The life and Times of a Palette

Palette, oil, wood, mediums, layers of time, biographical history

Palette : in the original sense of the word, is a rigid, flat surface on which a painter arranges and mixes paints. A palette is usually made of wood, plastic, ceramic, or other hard, nonporous material, and can vary greatly in size and shape....

 From the original literal sense above came the figurative sense by extension referring to a selection of colours, as used in a specific art object or in a group of works comprising a visual style. This second, visual sense is the one extended in the digital era to the computing senses of the "palette".

Wikipedia


For a proclaimed 'Realist', it has always struck me as a not so gentle reminder that the very object that I have a creative relationship with in order to paint; that is an object I rely on, is in itself an abstraction. True it is a facilitator of sorts; a bridge between the idea and the canvas, but it is also and literally a molten, gnarled, gummed up, pock marked, cavity ridden, concave, convex, organic object that grows concurrent with my own explorations. It has been a partner in crime so to speak since that fateful day twenty six years ago I needed a flat surface to mix some paint on. What I came across at the time was a dismantled piece of furniture - a book shelf to be precise, that I thought would suffice for the time being. At least until I could purchase the traditional hand held palette so common in art supply stores. Well, I never made the purchase, nor did I wonder what objective I had in mind at the time. I just knew I didn't like holding onto a palette while painting, and this book shelf would have to do.

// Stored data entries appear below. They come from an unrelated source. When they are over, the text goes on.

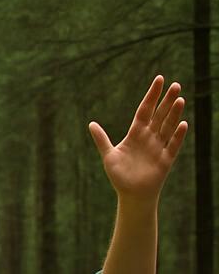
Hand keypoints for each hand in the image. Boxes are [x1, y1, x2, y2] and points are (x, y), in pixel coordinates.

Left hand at [88, 75, 186, 201]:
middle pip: (159, 115)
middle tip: (175, 85)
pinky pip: (173, 145)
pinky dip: (177, 135)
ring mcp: (159, 147)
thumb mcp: (108, 156)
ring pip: (168, 126)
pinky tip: (182, 124)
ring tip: (179, 99)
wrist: (131, 194)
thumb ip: (101, 140)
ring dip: (174, 114)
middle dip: (167, 100)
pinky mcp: (166, 159)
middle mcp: (149, 137)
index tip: (159, 79)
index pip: (145, 110)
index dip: (152, 95)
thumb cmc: (119, 175)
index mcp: (136, 133)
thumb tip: (90, 124)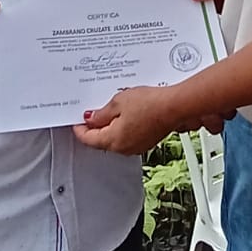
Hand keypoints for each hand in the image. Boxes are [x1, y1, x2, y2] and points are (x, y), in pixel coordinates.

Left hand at [73, 86, 228, 154]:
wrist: (175, 106)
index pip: (88, 138)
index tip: (76, 120)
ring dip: (110, 127)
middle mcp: (124, 148)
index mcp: (113, 141)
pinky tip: (127, 113)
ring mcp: (136, 146)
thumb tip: (91, 119)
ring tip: (111, 109)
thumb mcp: (118, 102)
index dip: (79, 128)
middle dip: (95, 127)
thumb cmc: (150, 104)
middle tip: (92, 112)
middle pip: (101, 140)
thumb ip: (101, 113)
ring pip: (115, 138)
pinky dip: (123, 127)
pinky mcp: (146, 141)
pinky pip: (128, 136)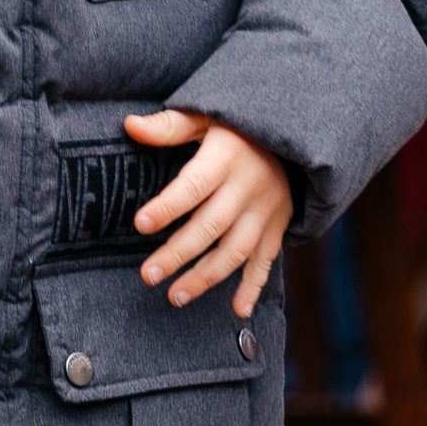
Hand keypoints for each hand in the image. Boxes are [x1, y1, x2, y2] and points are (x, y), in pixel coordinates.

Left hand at [127, 111, 294, 317]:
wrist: (296, 135)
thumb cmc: (240, 126)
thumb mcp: (208, 115)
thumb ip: (170, 125)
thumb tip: (130, 125)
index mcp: (227, 158)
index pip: (194, 186)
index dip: (168, 206)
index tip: (140, 225)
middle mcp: (248, 188)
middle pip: (210, 227)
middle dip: (178, 254)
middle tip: (148, 276)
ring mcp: (266, 212)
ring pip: (235, 251)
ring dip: (206, 277)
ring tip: (175, 296)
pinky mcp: (277, 227)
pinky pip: (266, 262)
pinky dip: (254, 287)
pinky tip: (238, 310)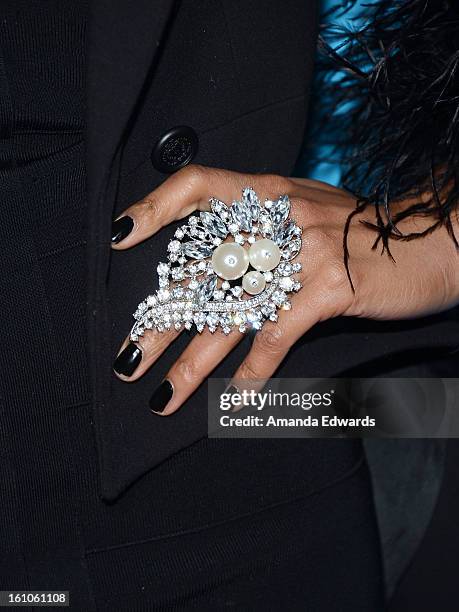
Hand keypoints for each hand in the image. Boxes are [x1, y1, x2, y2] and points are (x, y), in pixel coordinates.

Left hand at [112, 165, 458, 412]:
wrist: (429, 237)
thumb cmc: (366, 230)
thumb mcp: (310, 211)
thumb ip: (264, 228)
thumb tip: (218, 263)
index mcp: (267, 195)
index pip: (198, 187)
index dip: (156, 208)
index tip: (121, 238)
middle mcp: (276, 220)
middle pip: (201, 273)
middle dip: (161, 323)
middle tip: (130, 359)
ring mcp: (299, 254)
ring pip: (230, 313)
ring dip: (193, 363)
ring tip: (163, 397)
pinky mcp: (325, 289)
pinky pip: (277, 336)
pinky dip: (256, 372)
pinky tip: (240, 402)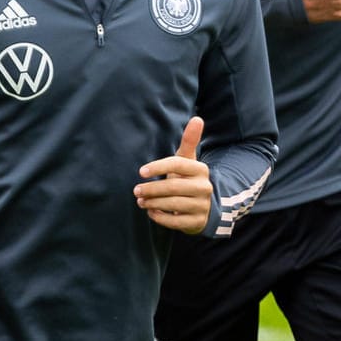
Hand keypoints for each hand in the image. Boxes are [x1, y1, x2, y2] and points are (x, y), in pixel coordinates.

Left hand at [136, 117, 212, 234]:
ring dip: (153, 203)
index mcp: (201, 170)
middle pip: (173, 186)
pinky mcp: (197, 222)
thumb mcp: (189, 161)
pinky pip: (175, 221)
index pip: (178, 164)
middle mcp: (204, 187)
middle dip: (152, 189)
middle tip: (136, 191)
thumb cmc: (188, 179)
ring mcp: (202, 206)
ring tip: (141, 201)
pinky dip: (160, 217)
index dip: (158, 167)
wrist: (205, 207)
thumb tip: (197, 118)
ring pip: (173, 204)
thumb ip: (190, 140)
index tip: (141, 172)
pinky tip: (151, 212)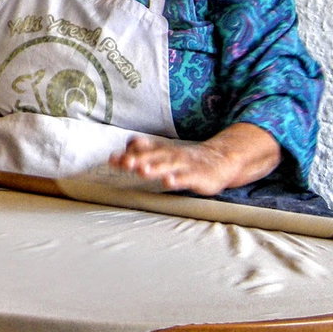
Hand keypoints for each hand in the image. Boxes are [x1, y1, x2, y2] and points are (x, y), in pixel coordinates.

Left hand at [108, 124, 280, 195]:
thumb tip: (121, 152)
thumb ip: (142, 153)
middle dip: (139, 160)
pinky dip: (178, 179)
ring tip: (143, 171)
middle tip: (125, 163)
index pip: (142, 150)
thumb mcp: (163, 154)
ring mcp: (185, 165)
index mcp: (161, 151)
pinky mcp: (198, 175)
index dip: (128, 155)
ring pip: (169, 165)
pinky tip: (169, 182)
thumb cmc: (186, 160)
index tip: (113, 159)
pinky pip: (187, 177)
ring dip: (156, 168)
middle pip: (153, 156)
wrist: (220, 160)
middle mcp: (171, 155)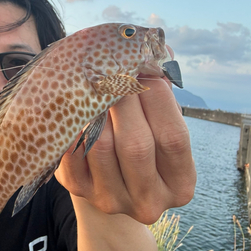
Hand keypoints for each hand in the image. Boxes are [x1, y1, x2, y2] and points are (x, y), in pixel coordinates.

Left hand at [55, 74, 195, 223]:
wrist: (109, 177)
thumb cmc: (141, 140)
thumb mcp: (159, 124)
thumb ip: (162, 92)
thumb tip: (157, 49)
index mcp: (180, 184)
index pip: (173, 137)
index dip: (158, 97)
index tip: (145, 67)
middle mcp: (148, 201)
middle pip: (136, 145)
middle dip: (125, 99)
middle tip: (114, 69)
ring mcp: (111, 199)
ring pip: (101, 147)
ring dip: (96, 108)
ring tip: (95, 82)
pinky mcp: (80, 190)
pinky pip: (71, 152)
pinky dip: (73, 123)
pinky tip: (76, 103)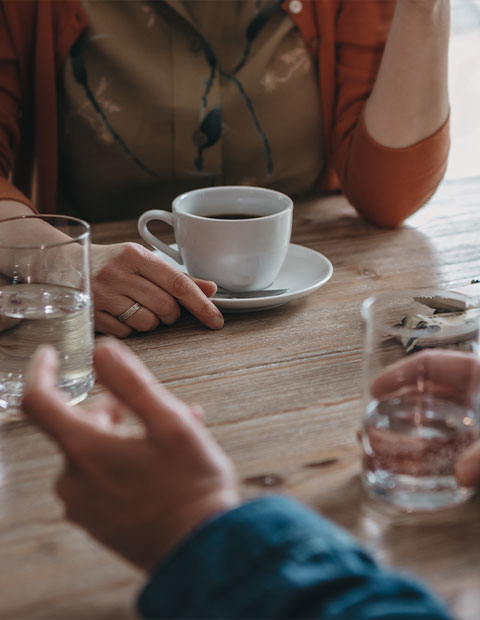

 So, it has gotten me into trouble, held my hand while blind folded I stumbled toward the figurative cliff  - nudged me back from the unintentional conveyance of misconception and pretentiousness, and has on occasion gloried with me on a few rare days when the object of my profession has made some personal sense.  

I have never scraped off my palette after a days work, which may account for the reason it weighs about 35 pounds now. Hard to believe? Not really. Think of it like the birth of a child. It comes into the world in the predictable way, takes on similar traits to its creator, a likeness in accordance with the painter's own colour choices and idiosyncrasies. But then something happens. As it ages it starts to estrange itself from the painter, assuming physical traits of its own. Challenging the painter to adapt to its own surface and peculiarities. In effect to develop a rapport with  it as each painting progresses, conjuring up its own personality.


Palette, oil, wood, mediums, layers of time, biographical history

Evidently, the layers tell the true story. But we can't see them and neither can the artist. The paintings are the realisation; the by- product of a concept channelled through the imagination, but the memory of the painter's creative ally has covered that other journey up, sealing it in a concoction of oil and dirt; more ore less forcing the painter into a forgotten state of memory. Perhaps this is one of the beautiful qualities of the creative process.

"Imagination is the real and eternal world of which this vegetable universe is but a faint shadow."